A Rapid Development Framework for Microsoft Access

I have been slack in writing for the past week. The main obstacle is that I had a great suggestion about writing more to my target market in terms of Access JumpStart. This turned out to be a big pivot in my thought process, and I’m not sure I’m there yet.

Daily writing is important for me because it helps me hone my skills both at writing and coding, and it provides contact with others who are interested in what I’m doing. This contact can organically provide different opportunities to work with you as a reader of this email list and bounce ideas off of you.

There has definitely been a resistance in my desire to write after I missed a week of writing, but I am handling this now by getting back on the horse. No more procrastinating, Here I am, back in your email inbox.

On a different note, I had an issue the other day with controls in a form layout. Sometimes it’s easier to use that “Arrange” functionality in Access to easily set up table like layouts. They were introduced in Access 2007 and works in terms of columns and rows.
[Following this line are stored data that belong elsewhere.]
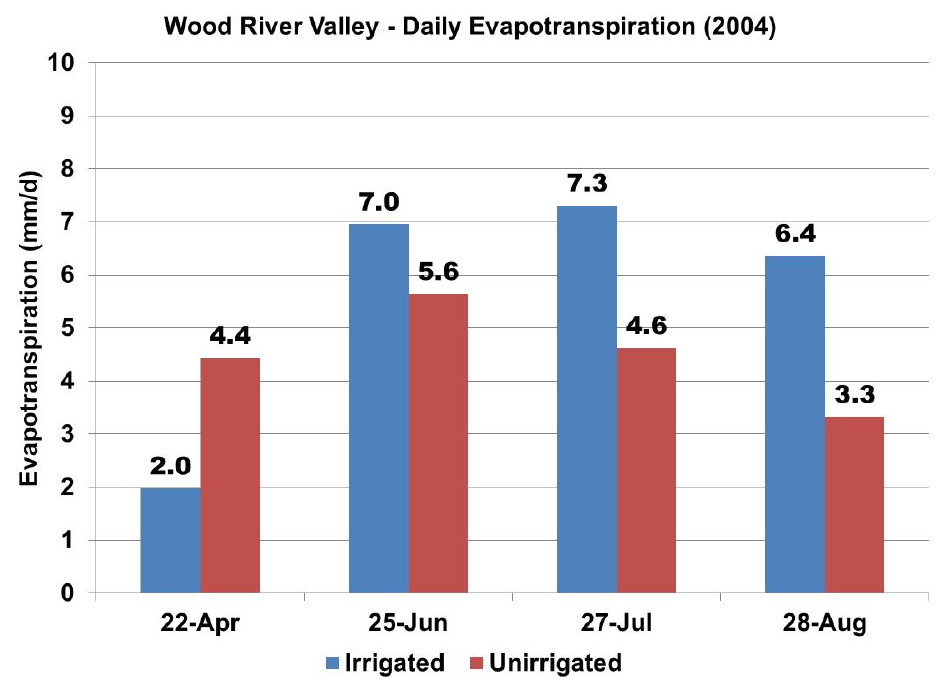
Figure 10. Results of reconstructed ET algorithm integrated to daily ET values at the irrigated and unirrigated sites.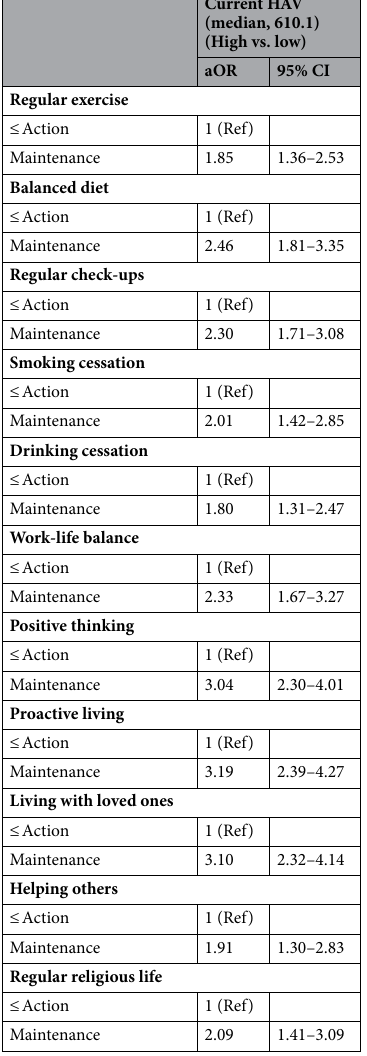
Table 5. Associations of current health asset value with maintenance of health behaviors for more than 6 months, for age, sex, income, and comorbidity ( n = 1000), multiple stepwise model*. HAV health asset value, aOR adjusted odds ratios, Ref reference. † Multiple stepwise logistic regression models selected significant variables with p-value of stay = 0.05, leave = 0.05, adjusted with age (≤ 50 vs. > 50), sex (male vs. female), household monthly income (< 3000$ vs. 3000$ ≤), and comorbidity (no vs.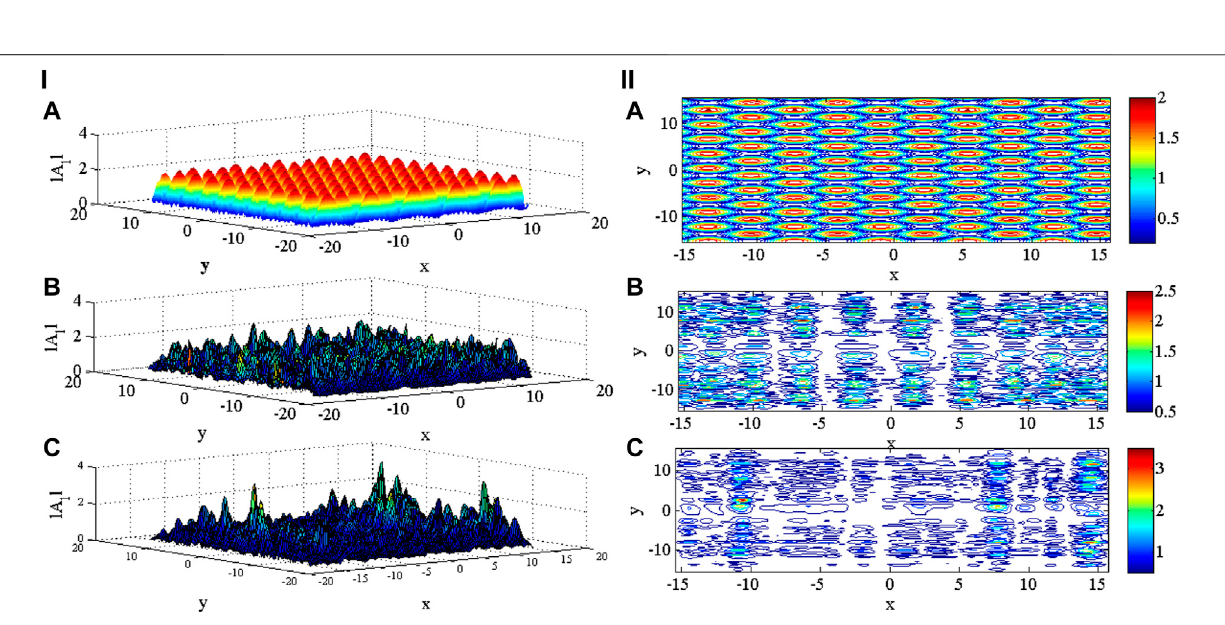
FIGURE 12 | (I) DAW localization (normalized magnetic vector potential | A 1 | / A n ) and (II) contour of DAW-normalized magnetic vector potential ( | A 1 | / A n ) in a normalizedx – yplane( x and y axisisnormalizedby λ i )atthreesnapshotsofnormalizedz(normalizationconstant z n ≈ 2/ k − ), (A) z=0, (B) z=4,and (C) z=8,respectively, when magnetic islands and perturbation in the background density are present. “ Reproduced from [(Sharma et al., 2020), Physics of Plasmas , 27 , https://doi.org/10. 1063/1.5142893], with the permission of AIP Publishing.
The widths and heights of rows and columns can be set to be static or grow or shrink as the form size changes.

It reminds me of the early days of the internet when I built a lot of tables in HTML as the main formatting tool. This was when CSS was in it’s infancy and tables were rendered similarly in the main browsers of the day, Firefox, Netscape, and Internet Explorer! I think I might be exposing my age here.

Anyway, I have used layouts for organizing and structuring menus at times in Access applications. The particular configuration I used was originally built in a stacked layout vs a tabular layout. I’m not sure if that made a difference, but I suspect it might.

In my layout I have multiple columns of multiple buttons with labels dispersed throughout to group the buttons in various ways. The issue I had was that some of my labels were inexplicably disappearing when I went into Form View from Design View. I had not attached the labels to anything so I thought they were independent, however, I noticed that some of them had moved as well.

I carefully put everything back, multiple times, sometimes even completely recreating the labels. I studiously checked the properties of the label while in Form View using the Immediate panel in the VBE editor. The visibility propery was always set to True.

I’m not sure what exactly the breakthrough was, but eventually I figured out that when I moved a button to the right of a label that was formerly unattached to anything, Access automatically paired the button and the label. There is no property on the label in design view and so no way to see this, and no way to change it either. At least none that I could find.

So when the button and label are paired, if you hide the button, the label automatically hides with it. So when I was hiding certain buttons to create empty spaces, the label was hidden as well. I did not want the label to be attached to the control.

I did not try to programatically change this in VBA, and that could be possible, but since in this case for this app the button would always be hidden, it’s format / positioning didn’t really matter. So what I did was just split the layout cell horizontally to put an empty cell between the button and the label. This allowed me to break the relationship by moving the button out of the layout, to another section and then back into the layout with no button directly to the right.

Bottom line, be careful with strange layout behavior. The more basic your layout, the less likely you are to have issues like this. I like the layout feature, but sometimes it’s just easier to use some sort of form resizing routine (like in Access JumpStart) and a free form layout.